One thing led to another and we really thought that a good next startup would be to tackle this big problem in the NoSQL database market.
What is your business model?
It’s pretty simple. We want to build the best NoSQL database in the world and get everybody out there using it. Our license model is on a “per process basis”, which means that when you run a FoundationDB database process on a server, depending on how many of them you are using in your cluster each month, the price changes. The other thing we are excited about is that we allow people to use up to 6 server processes even in a production environment for free, and unlimited usage in non-production environments.
What makes FoundationDB unique?
What makes us unique is really the fact that there is no other NoSQL database out on the market that has these transactional guarantees that we offer. There are a couple of companies that have some transactional capabilities – MarkLogic, VoltDB for example – but we’re really the only NoSQL database on the market that is designed to be used all the time using transactions across the entire database.
The technical differentiator is that by supporting ACID transactions, it allows us to deliver a variety of data models and languages on top of a common engine. For example, we will be launching a SQL engine this year that allows you to have a true ANSI SQL database on top of our NoSQL database. That’s something that nobody in the industry can do because they don’t have that transactional capability. That is what is special about our product.
Are there any case studies you can talk about?

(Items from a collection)

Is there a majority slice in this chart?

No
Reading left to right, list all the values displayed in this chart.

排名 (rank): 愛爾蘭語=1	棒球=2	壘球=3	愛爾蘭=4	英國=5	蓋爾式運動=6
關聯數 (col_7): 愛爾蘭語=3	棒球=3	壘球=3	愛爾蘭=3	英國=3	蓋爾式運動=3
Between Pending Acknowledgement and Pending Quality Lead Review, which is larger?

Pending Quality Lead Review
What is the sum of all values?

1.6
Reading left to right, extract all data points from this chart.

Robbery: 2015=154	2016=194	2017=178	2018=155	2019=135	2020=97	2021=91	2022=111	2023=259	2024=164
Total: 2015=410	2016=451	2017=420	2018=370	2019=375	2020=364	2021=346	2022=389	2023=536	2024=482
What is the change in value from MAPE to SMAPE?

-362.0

#### Task requirements
**a)** Transcribe part of the FoundationDB interview, beginning at the words "It’s pretty simple." and stopping after the words "makes FoundationDB unique?".
**b)** Rewrite the paragraph of the FoundationDB interview that begins "It’s pretty simple." as a short list that keeps its main facts.

#### Task solutions
**a)**
It’s pretty simple. We want to build the best NoSQL database in the world and get everybody out there using it. Our license model is on a “per process basis”, which means that when you run a FoundationDB database process on a server, depending on how many of them you are using in your cluster each month, the price changes. The other thing we are excited about is that we allow people to use up to 6 server processes even in a production environment for free, and unlimited usage in non-production environments.
What makes FoundationDB unique?

**b)**
- Goal: build the best NoSQL database in the world and get everybody using it.
- Licensing is per process. The monthly price depends on how many FoundationDB database processes run in the cluster.
- Up to 6 server processes are free, even in a production environment.
- Unlimited usage is allowed in non-production environments.